Nouveau souci : un vidéoprojecteur a été demandé, mais ne semble plus fonctionner depuis ce matin. La présidente se lamente ("c'est quand même incroyable qu'en 2024...") puis se retrouve à devoir prêter son ordinateur à l'expert pour qu'il puisse y brancher sa clé USB, où se trouvent ses notes. "J'ai interdiction de brancher les clés USB tierces sur l'ordinateur. Si je suis piratée, on saura que ça vient de vous." Ce devait être une boutade, car plusieurs avocats pouffent de rire. "Faites attention à ne pas faire tomber l'ordinateur", s'inquiète toutefois la présidente alors qu'il est posé en équilibre précaire sur la barre, face à monsieur Vareille.
Il s'exprime lentement et passe en revue les rapports d'expertise. La salle se vide un petit peu au fil des explications. Quelques papiers qu'il a amenés se retrouvent par terre (léger rire dans le public) lorsqu'il répond à la présidente au sujet du tuyau flexible qu'elle a en main. Puis il dévie. "Pourquoi vous parlez de ça ?" Il fait référence à un point non-abordé dans les rapports. La présidente le réoriente sur le serrage des tuyaux flexibles. "Je suis désolée... ce doit être la fatigue, mais je n'ai pas compris." Il reformule et fait référence à l'influence des montées de température sur le fameux tuyau flexible, puis la chute de l'électroménager lors de l'effondrement. "On n'a pas retrouvé de gazinière attachée au robinet." Sa thèse est donc celle de l'arrachement du tuyau flexible.
16h50, une démonstration sonore
Après un long temps d'échanges un peu confus, la présidente invite monsieur Vareille à venir faire une démonstration sur les gazinières versées aux scellés. De grands fracas métalliques se répercutent dans la salle sans qu'on puisse voir exactement ce qu'il fait. "On n'est plus à ça près", lâche la présidente. Tous les avocats se lèvent à l'unisson et vont observer la scène qui se joue à l'avant de la salle. Les gens dans le public se regardent d'un air interloqué. La présidente récupère son ordinateur.
Ensuite, il y a un nouveau débat quant à la localisation de la gazinière-scellé numéro dix. Monsieur Vareille n'est pas d'accord avec monsieur Bignon. La présidente doit rappeler "que si la gazinière numéro dix, avec le flexible encore en place, était selon vous au premier étage, chez madame Laidouni... Alors la numéro huit, dont on a retrouvé au moins un brûleur en position allumée, se trouvait au deuxième étage, et ce alors qu'on a retrouvé madame Robert en pyjama, dans son lit..." Murmures dans la salle, qui peu après se vide encore plus.
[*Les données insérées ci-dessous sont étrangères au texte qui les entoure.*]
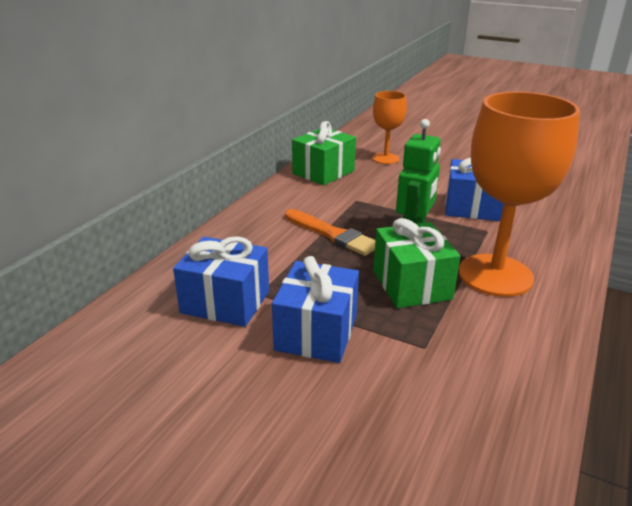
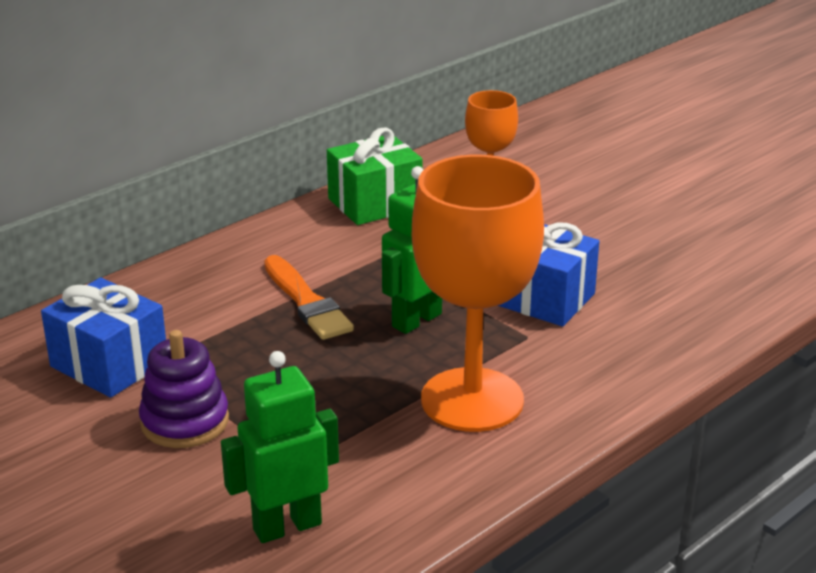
camera: 20 degrees right, 0 degrees up
blue gift [272,256,359,363] -> purple stacking toy [139,330,229,448]
green gift [373,218,460,308] -> none
none -> green robot [221,351,339,543]

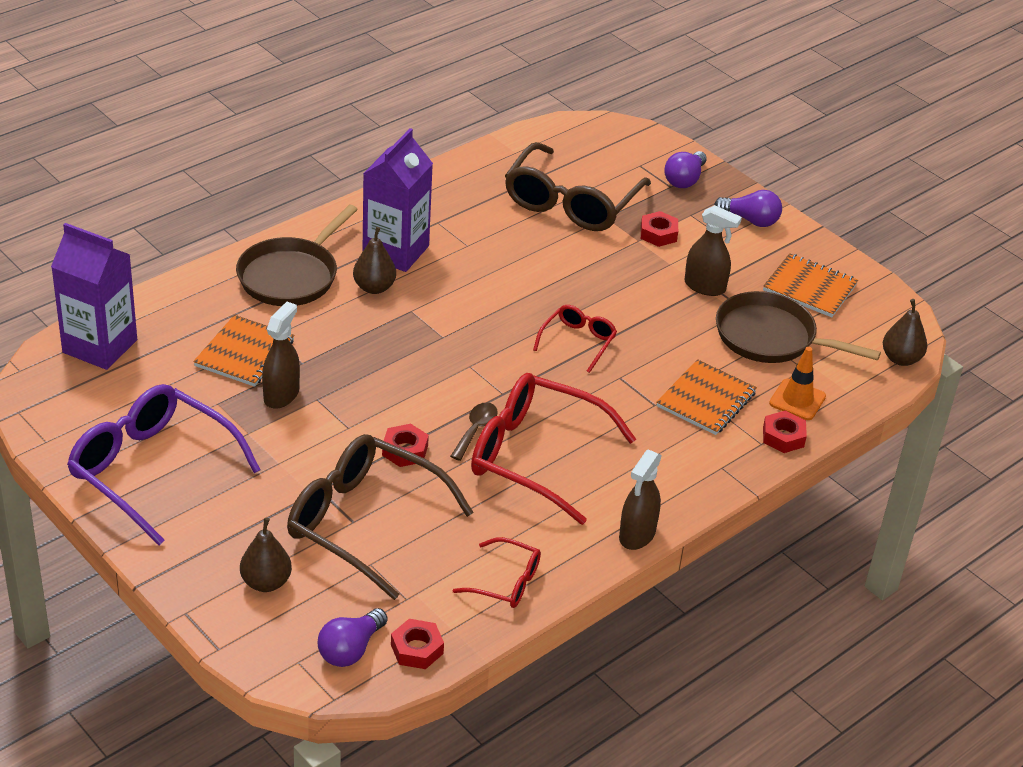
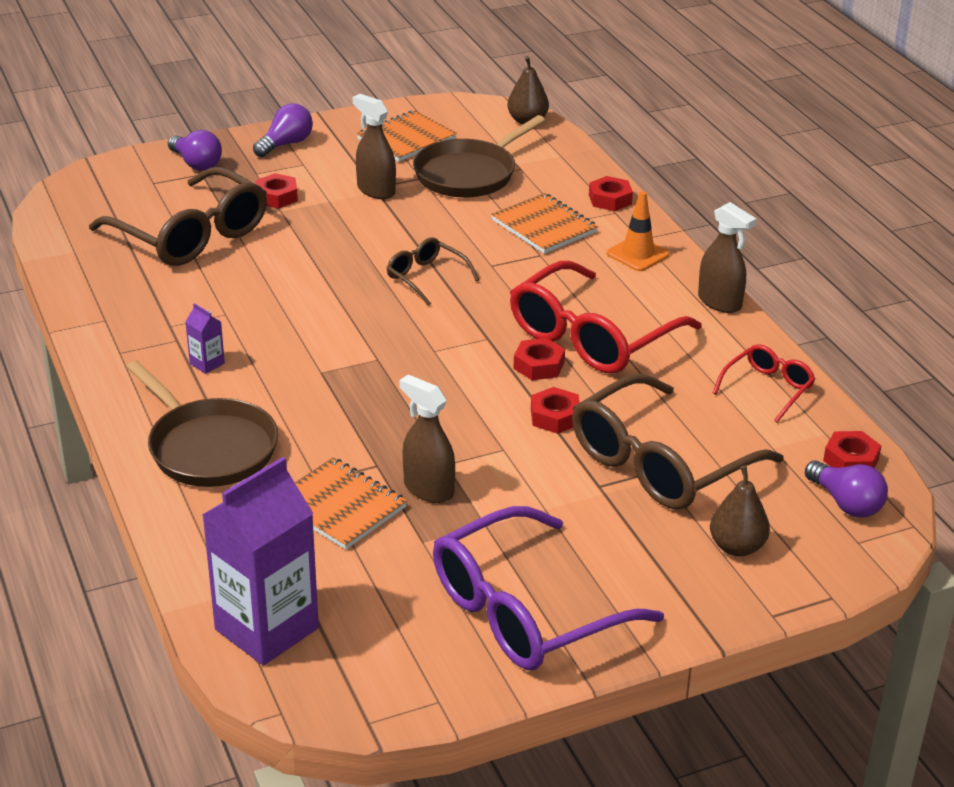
camera: 70 degrees left, 5 degrees down
brown pear [353,227,396,294] -> none
purple carton [362,128,433,272] -> purple carton [185,303,225,374], size x0.41
brown spoon [450,403,498,461] -> red nut [513,338,565,380]
red glasses [533,305,617,373] -> brown glasses [387,237,479,306]
brown spray bottle [684,205,742,296] -> brown spray bottle turned 90 degrees counterclockwise [353,94,396,199]
orange traffic cone [769,347,826,420] -> orange traffic cone moved to [607,191,669,271]

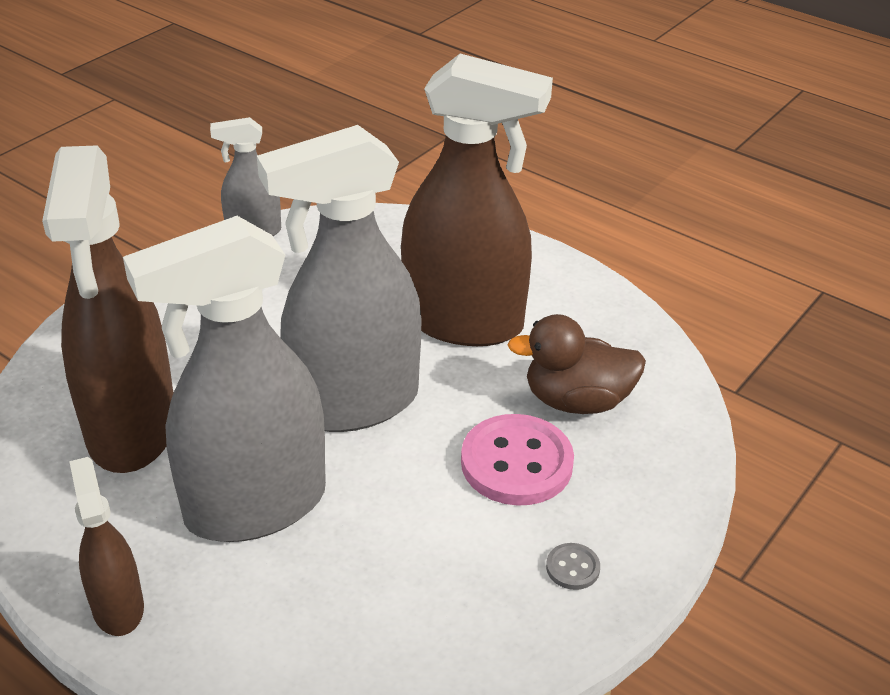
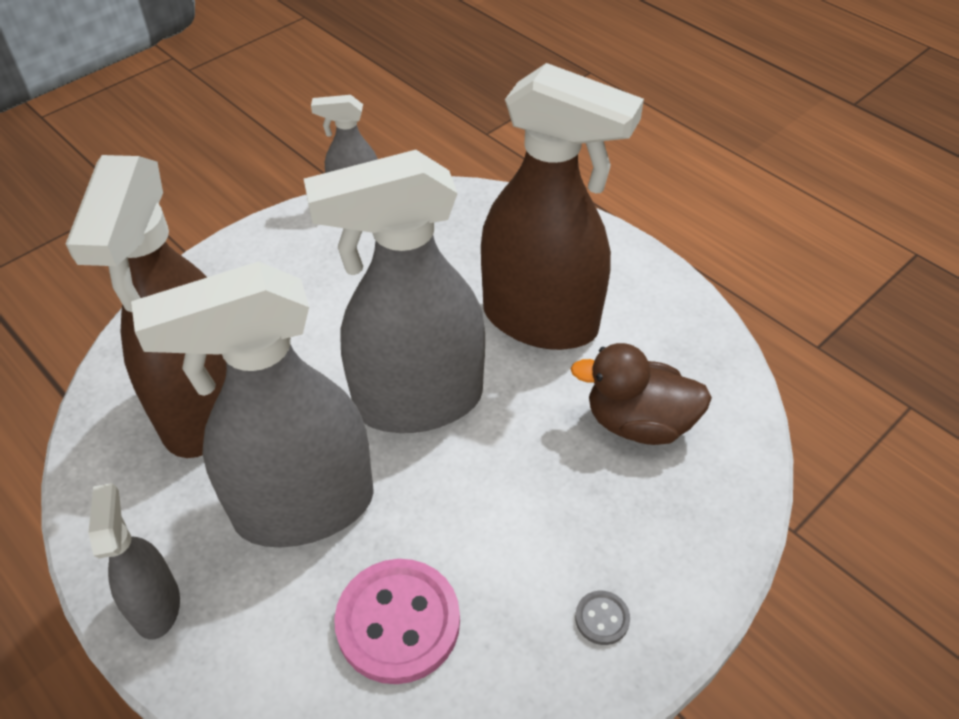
camera: 10 degrees right, 10 degrees up
brown spray bottle [69,457,144,636] -> grey spray bottle [88,483,180,640]
pink button [461,414,574,506] -> pink button moved to [334,559,460,684]

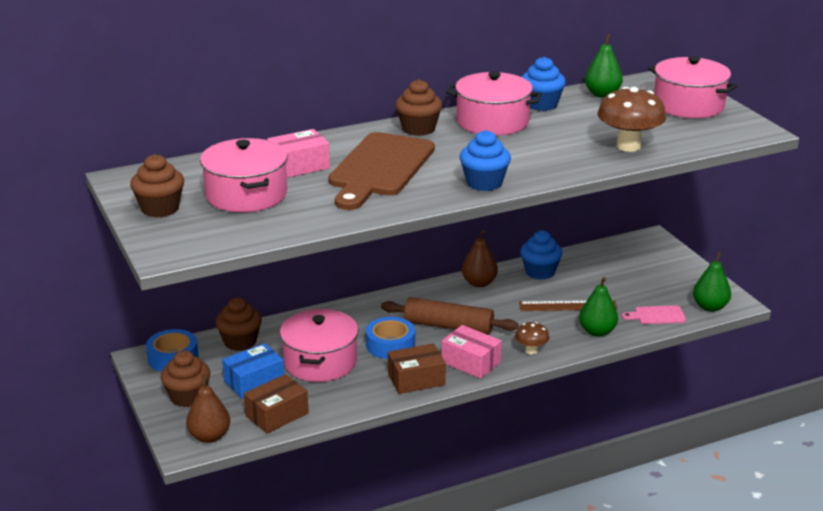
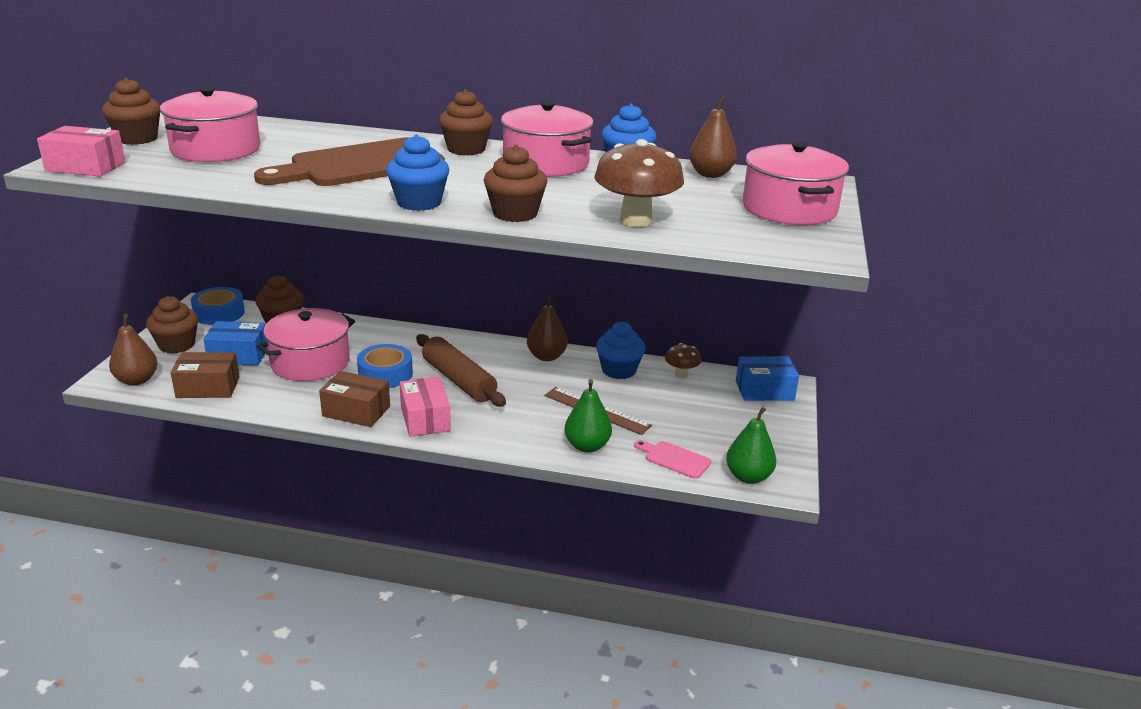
camera: 35 degrees right, 0 degrees up
pink box [267,129,330,178] -> pink box moved to [37,126,125,177]
brown mushroom [515,322,549,355] -> brown mushroom moved to [665,343,701,378]
green pear [585,34,623,98] -> brown pear [689,95,737,178]
none -> brown cupcake [484,145,547,222]
none -> blue box [736,356,799,401]

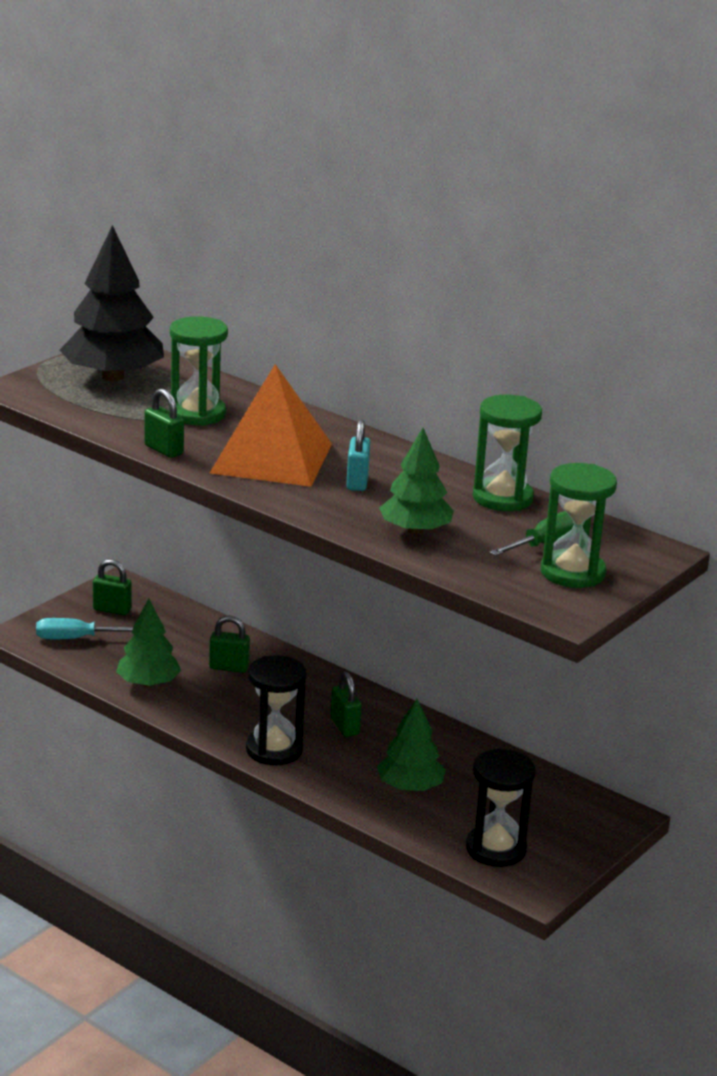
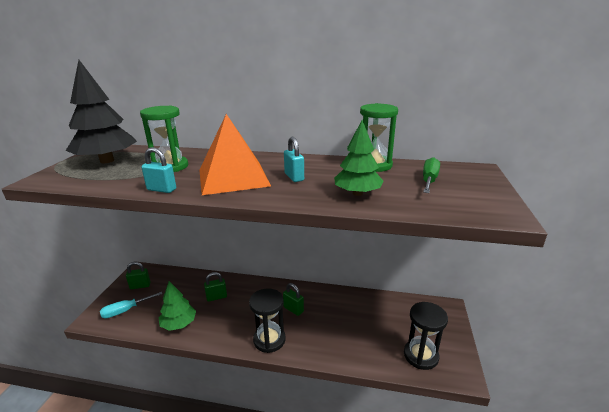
camera: 25 degrees left, 0 degrees up
green padlock [144,389,184,458] -> turquoise padlock [141,147,176,193]
green tree [377,699,446,791] -> none
green hourglass [541,463,617,588] -> none

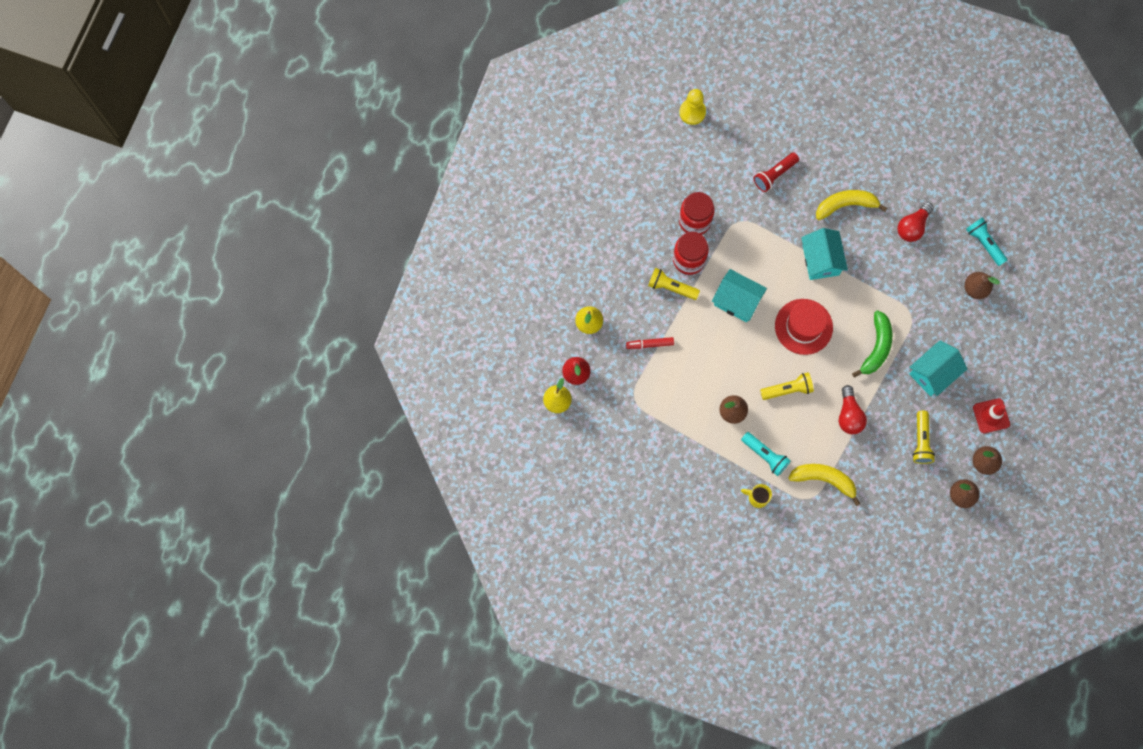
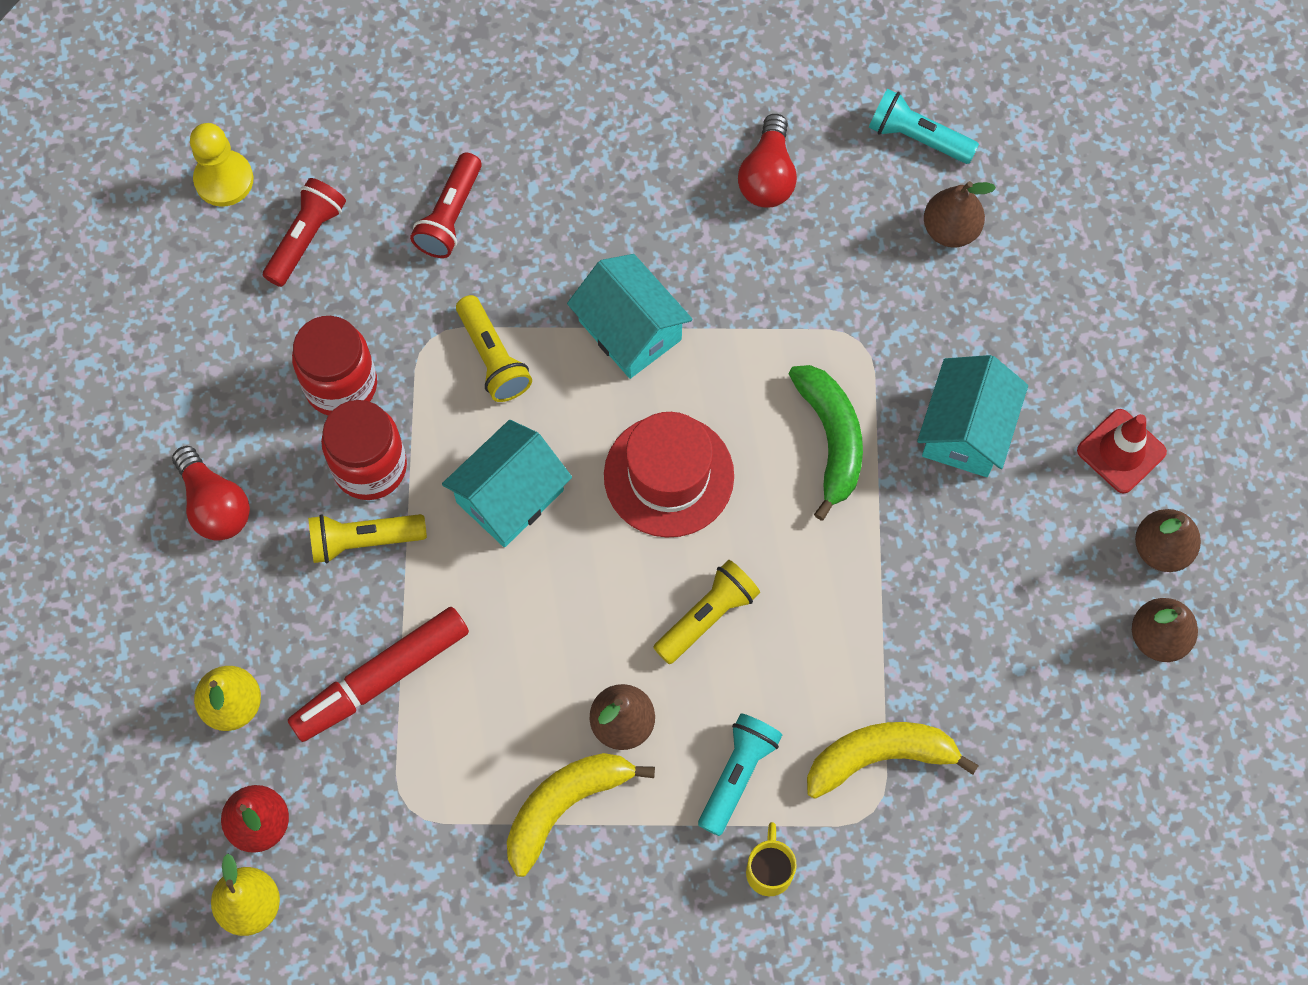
camera: 30 degrees left, 5 degrees down
red marker [626,337,674,349] -> red marker [288,607,469,742], size x1.79
turquoise house [712,269,767,322] -> turquoise house turned 45 degrees counterclockwise [442,420,572,547]
turquoise flashlight [741,432,791,476] -> turquoise flashlight turned 75 degrees counterclockwise [698,713,782,836]
yellow mug [741,484,772,508] -> yellow mug turned 105 degrees clockwise [746,822,797,896]
yellow banana [816,190,887,220] -> yellow banana moved to [507,753,655,877]
red light bulb [839,385,867,434] -> red light bulb moved to [172,446,250,541]
yellow flashlight [912,411,935,464] -> yellow flashlight moved to [456,295,532,402]
none -> red flashlight [263,178,346,287]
Peu après, l'avocat du Foyer rémois, déconcerté, interroge l'expert. Les parties civiles cherchent à mieux comprendre les calculs du seuil d'explosivité... Puis la défense parle des recherches dans les décombres, du Curriculum Vitae (CV) de l'expert, et des modèles d'embouts, parfois en haussant le ton et en s'invectivant. Pour lui, la présence d'un robinet de type ROAI aurait pu empêcher une fuite. La présidente finit par proposer une suspension "pour s'aérer un peu". La proposition semble accueillie avec soulagement par beaucoup.
17h50, une pause longtemps attendue
Dans la salle des pas perdus, il n'y a pas grand monde. Le public, visiblement appesanti par la complexité des débats, était déjà réduit à portion congrue avant la suspension. Une dame marche lentement près des doubles-portes. "Je déplore qu'on ne soit pas plus du quartier [Wilson] à être venus..."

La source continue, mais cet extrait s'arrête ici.